(Saved entries)
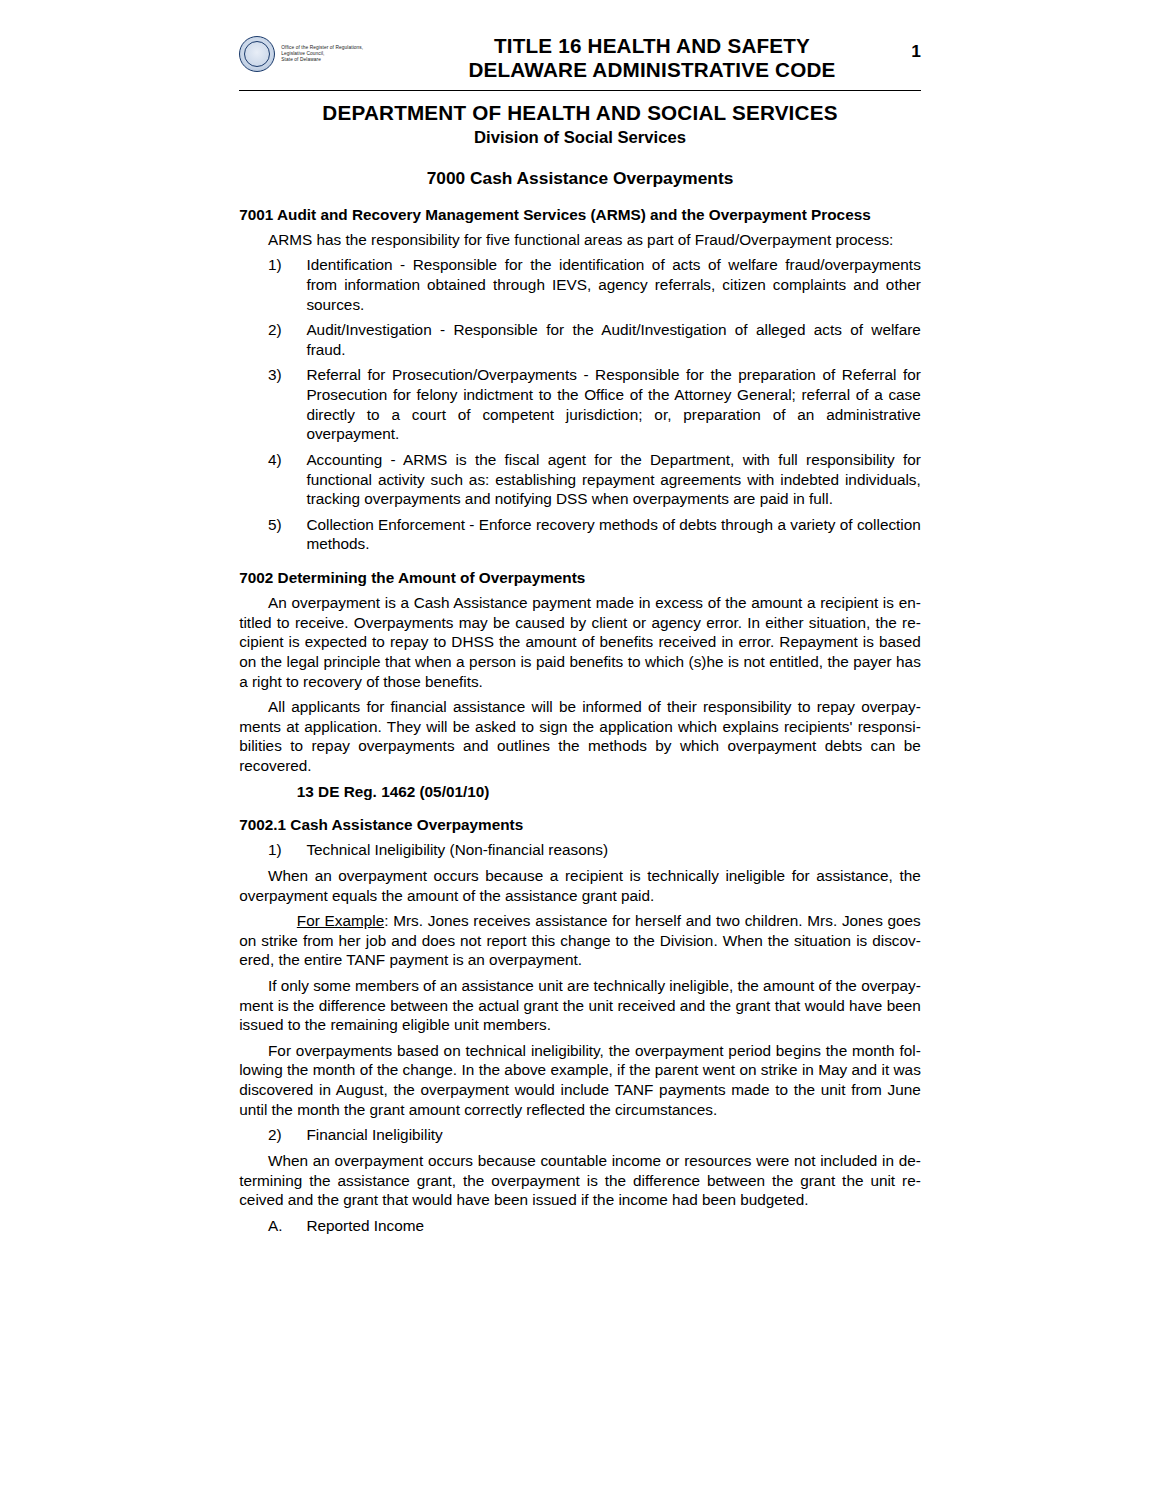Office of the Register of Regulations,
Legislative Council,
State of Delaware
TITLE 16 HEALTH AND SAFETY
DELAWARE ADMINISTRATIVE CODE
1
DEPARTMENT OF HEALTH AND SOCIAL SERVICES
Division of Social Services
7000 Cash Assistance Overpayments
7001 Audit and Recovery Management Services (ARMS) and the Overpayment Process
ARMS has the responsibility for five functional areas as part of Fraud/Overpayment process:
1)
Identification - Responsible for the identification of acts of welfare fraud/overpayments from information obtained through IEVS, agency referrals, citizen complaints and other sources.
2)
Audit/Investigation - Responsible for the Audit/Investigation of alleged acts of welfare fraud.
3)
Referral for Prosecution/Overpayments - Responsible for the preparation of Referral for Prosecution for felony indictment to the Office of the Attorney General; referral of a case directly to a court of competent jurisdiction; or, preparation of an administrative overpayment.
4)
Accounting - ARMS is the fiscal agent for the Department, with full responsibility for functional activity such as: establishing repayment agreements with indebted individuals, tracking overpayments and notifying DSS when overpayments are paid in full.
5)
Collection Enforcement - Enforce recovery methods of debts through a variety of collection methods.
7002 Determining the Amount of Overpayments
An overpayment is a Cash Assistance payment made in excess of the amount a recipient is entitled to receive. Overpayments may be caused by client or agency error. In either situation, the recipient is expected to repay to DHSS the amount of benefits received in error. Repayment is based on the legal principle that when a person is paid benefits to which (s)he is not entitled, the payer has a right to recovery of those benefits.
All applicants for financial assistance will be informed of their responsibility to repay overpayments at application. They will be asked to sign the application which explains recipients' responsibilities to repay overpayments and outlines the methods by which overpayment debts can be recovered.
13 DE Reg. 1462 (05/01/10)
7002.1 Cash Assistance Overpayments
1)
Technical Ineligibility (Non-financial reasons)
When an overpayment occurs because a recipient is technically ineligible for assistance, the overpayment equals the amount of the assistance grant paid.
For Example: Mrs. Jones receives assistance for herself and two children. Mrs. Jones goes on strike from her job and does not report this change to the Division. When the situation is discovered, the entire TANF payment is an overpayment.
If only some members of an assistance unit are technically ineligible, the amount of the overpayment is the difference between the actual grant the unit received and the grant that would have been issued to the remaining eligible unit members.
For overpayments based on technical ineligibility, the overpayment period begins the month following the month of the change. In the above example, if the parent went on strike in May and it was discovered in August, the overpayment would include TANF payments made to the unit from June until the month the grant amount correctly reflected the circumstances.
2)
Financial Ineligibility
When an overpayment occurs because countable income or resources were not included in determining the assistance grant, the overpayment is the difference between the grant the unit received and the grant that would have been issued if the income had been budgeted.
A.
Reported Income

**Problem statement:** Your answer must be every record above, word for word, with no pictures.

**Result of the task:**
Office of the Register of Regulations,
Legislative Council,
State of Delaware
TITLE 16 HEALTH AND SAFETY
DELAWARE ADMINISTRATIVE CODE
1
DEPARTMENT OF HEALTH AND SOCIAL SERVICES
Division of Social Services
7000 Cash Assistance Overpayments
7001 Audit and Recovery Management Services (ARMS) and the Overpayment Process
ARMS has the responsibility for five functional areas as part of Fraud/Overpayment process:
1)
Identification - Responsible for the identification of acts of welfare fraud/overpayments from information obtained through IEVS, agency referrals, citizen complaints and other sources.
2)
Audit/Investigation - Responsible for the Audit/Investigation of alleged acts of welfare fraud.
3)
Referral for Prosecution/Overpayments - Responsible for the preparation of Referral for Prosecution for felony indictment to the Office of the Attorney General; referral of a case directly to a court of competent jurisdiction; or, preparation of an administrative overpayment.
4)
Accounting - ARMS is the fiscal agent for the Department, with full responsibility for functional activity such as: establishing repayment agreements with indebted individuals, tracking overpayments and notifying DSS when overpayments are paid in full.
5)
Collection Enforcement - Enforce recovery methods of debts through a variety of collection methods.
7002 Determining the Amount of Overpayments
An overpayment is a Cash Assistance payment made in excess of the amount a recipient is entitled to receive. Overpayments may be caused by client or agency error. In either situation, the recipient is expected to repay to DHSS the amount of benefits received in error. Repayment is based on the legal principle that when a person is paid benefits to which (s)he is not entitled, the payer has a right to recovery of those benefits.
All applicants for financial assistance will be informed of their responsibility to repay overpayments at application. They will be asked to sign the application which explains recipients' responsibilities to repay overpayments and outlines the methods by which overpayment debts can be recovered.
13 DE Reg. 1462 (05/01/10)
7002.1 Cash Assistance Overpayments
1)
Technical Ineligibility (Non-financial reasons)
When an overpayment occurs because a recipient is technically ineligible for assistance, the overpayment equals the amount of the assistance grant paid.
For Example: Mrs. Jones receives assistance for herself and two children. Mrs. Jones goes on strike from her job and does not report this change to the Division. When the situation is discovered, the entire TANF payment is an overpayment.
If only some members of an assistance unit are technically ineligible, the amount of the overpayment is the difference between the actual grant the unit received and the grant that would have been issued to the remaining eligible unit members.
For overpayments based on technical ineligibility, the overpayment period begins the month following the month of the change. In the above example, if the parent went on strike in May and it was discovered in August, the overpayment would include TANF payments made to the unit from June until the month the grant amount correctly reflected the circumstances.
2)
Financial Ineligibility
When an overpayment occurs because countable income or resources were not included in determining the assistance grant, the overpayment is the difference between the grant the unit received and the grant that would have been issued if the income had been budgeted.
A.
Reported Income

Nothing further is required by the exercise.